[Saved entries]
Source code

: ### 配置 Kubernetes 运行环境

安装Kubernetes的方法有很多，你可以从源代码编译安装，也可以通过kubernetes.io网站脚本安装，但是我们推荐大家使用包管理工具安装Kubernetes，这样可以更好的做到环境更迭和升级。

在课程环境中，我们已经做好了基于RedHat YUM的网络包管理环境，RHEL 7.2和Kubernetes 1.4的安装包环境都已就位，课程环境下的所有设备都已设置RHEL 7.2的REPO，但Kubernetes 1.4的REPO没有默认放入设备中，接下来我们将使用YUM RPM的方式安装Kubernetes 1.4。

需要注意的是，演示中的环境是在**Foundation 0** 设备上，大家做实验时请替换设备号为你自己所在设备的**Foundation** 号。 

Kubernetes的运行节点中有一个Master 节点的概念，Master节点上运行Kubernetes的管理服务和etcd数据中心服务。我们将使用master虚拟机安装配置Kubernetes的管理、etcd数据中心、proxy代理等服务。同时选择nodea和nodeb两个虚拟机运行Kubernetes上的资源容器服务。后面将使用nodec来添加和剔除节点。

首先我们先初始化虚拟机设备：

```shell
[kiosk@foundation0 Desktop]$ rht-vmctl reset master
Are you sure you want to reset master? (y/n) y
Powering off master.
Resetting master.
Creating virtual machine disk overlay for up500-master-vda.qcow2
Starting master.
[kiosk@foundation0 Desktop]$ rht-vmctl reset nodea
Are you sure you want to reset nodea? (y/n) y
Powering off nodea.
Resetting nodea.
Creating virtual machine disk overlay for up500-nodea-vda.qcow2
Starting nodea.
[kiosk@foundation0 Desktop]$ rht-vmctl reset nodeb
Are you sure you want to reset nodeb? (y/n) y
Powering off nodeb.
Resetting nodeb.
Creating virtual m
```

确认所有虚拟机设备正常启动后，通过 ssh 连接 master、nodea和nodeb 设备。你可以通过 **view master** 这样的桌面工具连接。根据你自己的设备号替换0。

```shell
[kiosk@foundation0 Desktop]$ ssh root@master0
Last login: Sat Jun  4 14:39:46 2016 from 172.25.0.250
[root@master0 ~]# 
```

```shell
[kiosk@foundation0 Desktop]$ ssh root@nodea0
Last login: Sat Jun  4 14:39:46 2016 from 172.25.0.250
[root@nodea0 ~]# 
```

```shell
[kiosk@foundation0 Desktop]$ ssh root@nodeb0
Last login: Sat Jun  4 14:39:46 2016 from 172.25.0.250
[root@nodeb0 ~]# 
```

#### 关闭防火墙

* DIRECTIONS FOR THIS TASK:
Please show all lines from the entries that contain the word "machine".

* EXPECTED ANSWER:
Creating virtual machine disk overlay for up500-master-vda.qcow2
Creating virtual machine disk overlay for up500-nodea-vda.qcow2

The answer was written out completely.